Written task ▸ Please pull out the items word for word, from the very start up to and including the line containing "നിർത്തിയിരിക്കുന്നത്". Leave the pictures out of your answer.

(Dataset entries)
## Begin
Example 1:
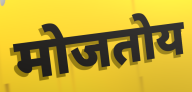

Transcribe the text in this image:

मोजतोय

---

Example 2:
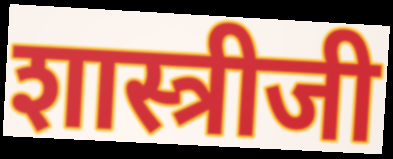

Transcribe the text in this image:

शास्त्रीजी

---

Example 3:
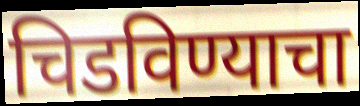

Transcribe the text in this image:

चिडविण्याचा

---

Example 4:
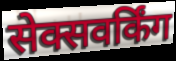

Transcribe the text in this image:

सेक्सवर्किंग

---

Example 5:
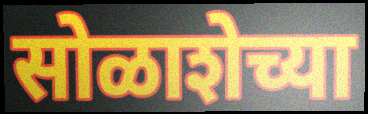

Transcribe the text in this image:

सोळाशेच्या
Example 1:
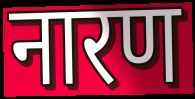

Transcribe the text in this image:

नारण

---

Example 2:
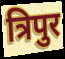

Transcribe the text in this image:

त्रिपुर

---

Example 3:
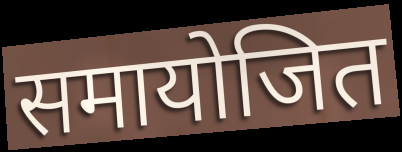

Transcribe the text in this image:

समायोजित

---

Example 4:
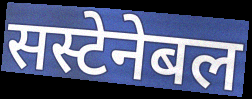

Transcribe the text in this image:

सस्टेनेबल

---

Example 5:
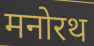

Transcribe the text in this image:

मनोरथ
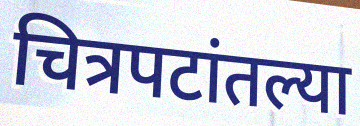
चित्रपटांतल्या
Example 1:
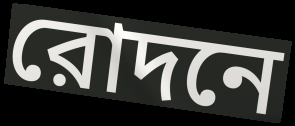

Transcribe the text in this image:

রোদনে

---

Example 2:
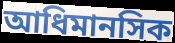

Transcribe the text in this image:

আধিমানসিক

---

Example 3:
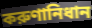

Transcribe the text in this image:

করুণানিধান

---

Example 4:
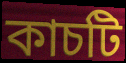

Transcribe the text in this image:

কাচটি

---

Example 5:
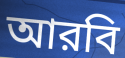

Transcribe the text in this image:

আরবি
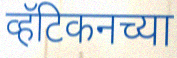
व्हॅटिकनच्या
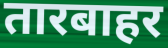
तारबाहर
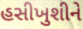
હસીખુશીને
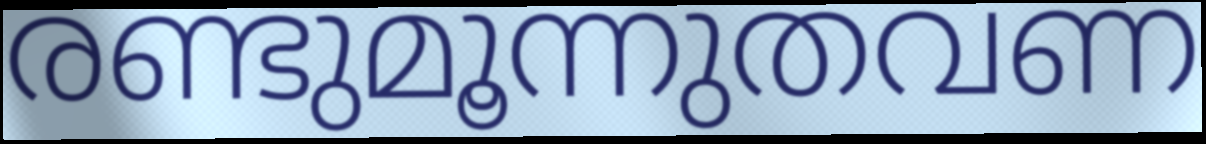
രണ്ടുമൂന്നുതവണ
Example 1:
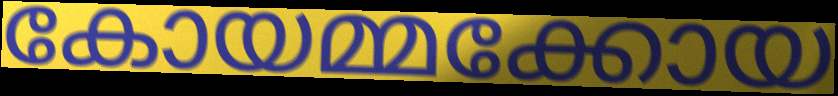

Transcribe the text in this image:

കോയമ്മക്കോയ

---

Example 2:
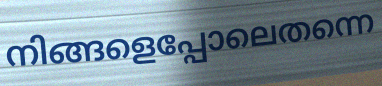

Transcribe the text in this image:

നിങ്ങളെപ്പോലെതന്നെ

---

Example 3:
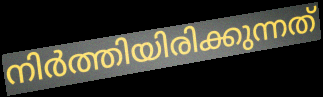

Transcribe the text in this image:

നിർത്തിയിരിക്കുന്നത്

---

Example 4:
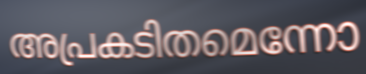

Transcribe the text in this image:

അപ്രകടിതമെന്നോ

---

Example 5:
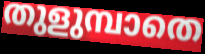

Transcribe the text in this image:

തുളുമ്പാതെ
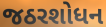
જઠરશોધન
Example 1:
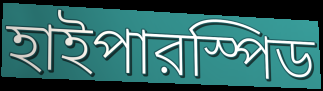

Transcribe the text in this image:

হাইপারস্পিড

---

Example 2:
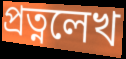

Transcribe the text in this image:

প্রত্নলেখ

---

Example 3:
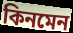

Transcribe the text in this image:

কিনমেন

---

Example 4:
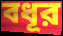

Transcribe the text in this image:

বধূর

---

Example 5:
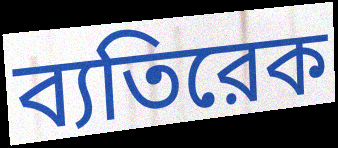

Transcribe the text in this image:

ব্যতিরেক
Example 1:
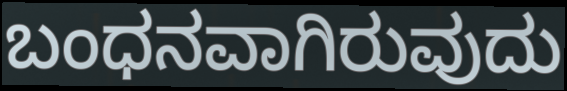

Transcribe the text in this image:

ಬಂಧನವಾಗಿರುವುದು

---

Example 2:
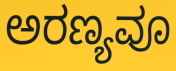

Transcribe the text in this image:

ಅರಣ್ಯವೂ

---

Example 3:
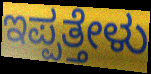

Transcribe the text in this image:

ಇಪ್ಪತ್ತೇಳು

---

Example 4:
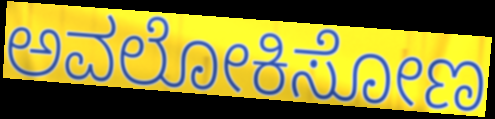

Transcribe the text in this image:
## End
Exercise response ▸
Example 1:

Transcribe the text in this image:

मोजतोय

---

Example 2:

Transcribe the text in this image:

शास्त्रीजी

---

Example 3:

Transcribe the text in this image:

चिडविण्याचा

---

Example 4:

Transcribe the text in this image:

सेक्सवर्किंग

---

Example 5:

Transcribe the text in this image:

सोळाशेच्या
Example 1:

Transcribe the text in this image:

नारण

---

Example 2:

Transcribe the text in this image:

त्रिपुर

---

Example 3:

Transcribe the text in this image:

समायोजित

---

Example 4:

Transcribe the text in this image:

सस्टेनेबल

---

Example 5:

Transcribe the text in this image:

मनोरथ
चित्रपटांतल्या
Example 1:

Transcribe the text in this image:

রোদনে

---

Example 2:

Transcribe the text in this image:

আধিমানসিক

---

Example 3:

Transcribe the text in this image:

করুণানিধান

---

Example 4:

Transcribe the text in this image:

কাচটি

---

Example 5:

Transcribe the text in this image:

আরবি
व्हॅटिकनच्या
तारबाहर
હસીખુશીને
രണ്ടുമൂന്നുതവണ
Example 1:

Transcribe the text in this image:

കോയമ്മക്കോയ

---

Example 2:

Transcribe the text in this image:

നിങ്ങളെപ്പോലെതന്നെ

---

Example 3:

Transcribe the text in this image:

നിർത്തിയിരിക്കുന്നത്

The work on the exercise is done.